## [Data excerpts]
Segment Open
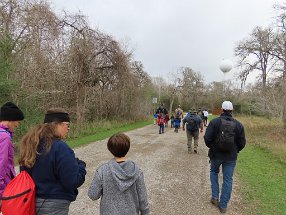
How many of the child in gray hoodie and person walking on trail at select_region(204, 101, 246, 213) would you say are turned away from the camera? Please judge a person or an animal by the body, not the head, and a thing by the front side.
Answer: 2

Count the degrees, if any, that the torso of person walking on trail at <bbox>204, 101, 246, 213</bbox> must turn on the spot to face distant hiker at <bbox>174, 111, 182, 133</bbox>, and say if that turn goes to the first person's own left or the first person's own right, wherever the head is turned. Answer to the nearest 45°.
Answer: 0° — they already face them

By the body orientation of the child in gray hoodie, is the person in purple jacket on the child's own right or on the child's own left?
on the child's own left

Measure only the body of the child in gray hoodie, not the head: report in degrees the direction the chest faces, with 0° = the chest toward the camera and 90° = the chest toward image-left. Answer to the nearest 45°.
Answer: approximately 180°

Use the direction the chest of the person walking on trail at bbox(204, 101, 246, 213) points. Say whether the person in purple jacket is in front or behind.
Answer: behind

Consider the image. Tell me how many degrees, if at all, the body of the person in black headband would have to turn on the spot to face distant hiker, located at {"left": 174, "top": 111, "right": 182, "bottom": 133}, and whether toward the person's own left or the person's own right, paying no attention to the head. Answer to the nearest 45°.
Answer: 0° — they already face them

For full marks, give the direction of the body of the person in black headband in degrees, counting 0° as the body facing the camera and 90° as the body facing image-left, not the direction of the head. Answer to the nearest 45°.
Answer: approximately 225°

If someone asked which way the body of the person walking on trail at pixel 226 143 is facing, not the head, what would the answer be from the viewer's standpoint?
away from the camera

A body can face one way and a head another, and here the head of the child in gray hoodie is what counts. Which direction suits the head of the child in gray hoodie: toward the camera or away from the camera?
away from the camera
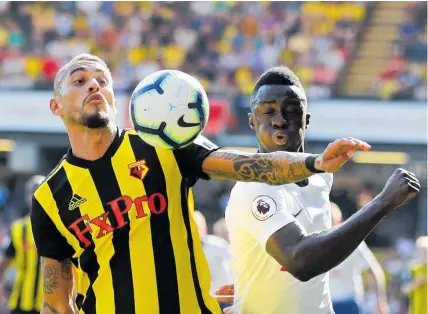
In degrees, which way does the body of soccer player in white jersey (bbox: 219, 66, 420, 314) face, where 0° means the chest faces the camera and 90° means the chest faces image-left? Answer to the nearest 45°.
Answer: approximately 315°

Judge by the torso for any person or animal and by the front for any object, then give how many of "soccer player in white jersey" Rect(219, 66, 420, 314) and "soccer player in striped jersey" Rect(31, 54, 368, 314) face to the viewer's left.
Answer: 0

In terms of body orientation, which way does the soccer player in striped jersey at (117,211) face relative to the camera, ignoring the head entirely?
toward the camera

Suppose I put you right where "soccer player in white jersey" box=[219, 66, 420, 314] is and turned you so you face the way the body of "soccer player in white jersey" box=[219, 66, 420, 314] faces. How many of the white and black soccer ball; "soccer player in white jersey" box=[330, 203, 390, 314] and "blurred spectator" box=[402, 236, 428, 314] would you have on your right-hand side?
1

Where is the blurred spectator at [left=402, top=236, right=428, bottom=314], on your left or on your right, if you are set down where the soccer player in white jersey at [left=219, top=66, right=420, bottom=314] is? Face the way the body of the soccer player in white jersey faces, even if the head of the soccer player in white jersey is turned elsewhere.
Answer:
Segment Closed
## [PROBLEM STATEMENT]
Convert every line of the data above into a JSON list of strings, one string per line, skipping blank lines. Leave the pictures out of the list.

## [SOLUTION TO THIS EXERCISE]
[
  "How many of the child in gray hoodie and person walking on trail at select_region(204, 101, 246, 213) would you say are turned away from the camera? Please judge a person or an animal by the body, not the head, and a thing by the front side.",
  "Answer: 2",
  "Count the degrees, if any, that the torso of person walking on trail at <bbox>204, 101, 246, 213</bbox> must turn on the spot to face distant hiker at <bbox>174, 111, 182, 133</bbox>, and say if that turn goes to the first person's own left or the first person's own right, wherever the head is turned. Answer to the nearest 45°.",
  "Answer: 0° — they already face them",
  "By the body orientation of the child in gray hoodie, is the person in purple jacket on the child's own right or on the child's own left?",
  "on the child's own left",
  "Measure only the body of the child in gray hoodie, not the head: report in degrees the direction the chest faces, with 0° = the chest toward the camera and 90° = the chest toward image-left. Answer to the nearest 45°.",
  "Answer: approximately 180°",
  "Use the direction the chest of the person walking on trail at bbox(204, 101, 246, 213) points. Say whether the person in purple jacket is in front or behind.",
  "Answer: behind",
  "Consider the image. Tell me how many degrees, if at all, the body of the person in black headband would have to turn on the spot to face distant hiker, located at {\"left\": 174, \"top\": 111, \"right\": 182, \"bottom\": 133}, and whether toward the person's own left or the person's own right, paying no attention to the head. Answer to the nearest 45°.",
  "Answer: 0° — they already face them",
  "For full marks, give the direction of the body of the person in black headband in degrees, counting 0° as the body facing the camera and 90° as the body facing image-left, not the direction of the head. Answer to the nearest 45°.",
  "Answer: approximately 225°",
  "If someone asked which way the body of the person walking on trail at pixel 226 143 is facing, not the head, what would the answer be from the viewer's standpoint?",
  "away from the camera",
  "A body can face one way and a head another, and here the head of the child in gray hoodie is what counts. Which direction suits the head of the child in gray hoodie: toward the camera or away from the camera?",
  "away from the camera",
  "In degrees, which way does the body of soccer player in white jersey (bbox: 219, 66, 420, 314) face, where 0° means the chest faces the camera and 90° means the chest faces image-left? Answer to the nearest 45°.",
  "Answer: approximately 315°",
  "Judge by the torso for any person or animal and by the front for any object, then give how many of \"soccer player in white jersey\" Rect(219, 66, 420, 314) and \"soccer player in striped jersey\" Rect(31, 54, 368, 314) face to the viewer's left.",
  "Answer: 0",
  "In terms of body orientation, which way does the soccer player in striped jersey at (117,211) face relative to the camera, ignoring the head entirely?",
  "toward the camera",
  "Suppose I put you right where \"soccer player in white jersey\" box=[219, 66, 420, 314] is and turned you so you face the way the body of \"soccer player in white jersey\" box=[219, 66, 420, 314] faces. How many of the white and black soccer ball; \"soccer player in white jersey\" box=[330, 203, 390, 314] and \"blurred spectator\" box=[402, 236, 428, 314] would you have on your right-hand side?",
  "1",
  "Where is the blurred spectator at [left=402, top=236, right=428, bottom=314], on your left or on your right, if you are set down where the soccer player in white jersey at [left=219, top=66, right=420, bottom=314] is? Face the way the body of the soccer player in white jersey faces, even if the head of the soccer player in white jersey is turned elsewhere.",
  "Answer:"
]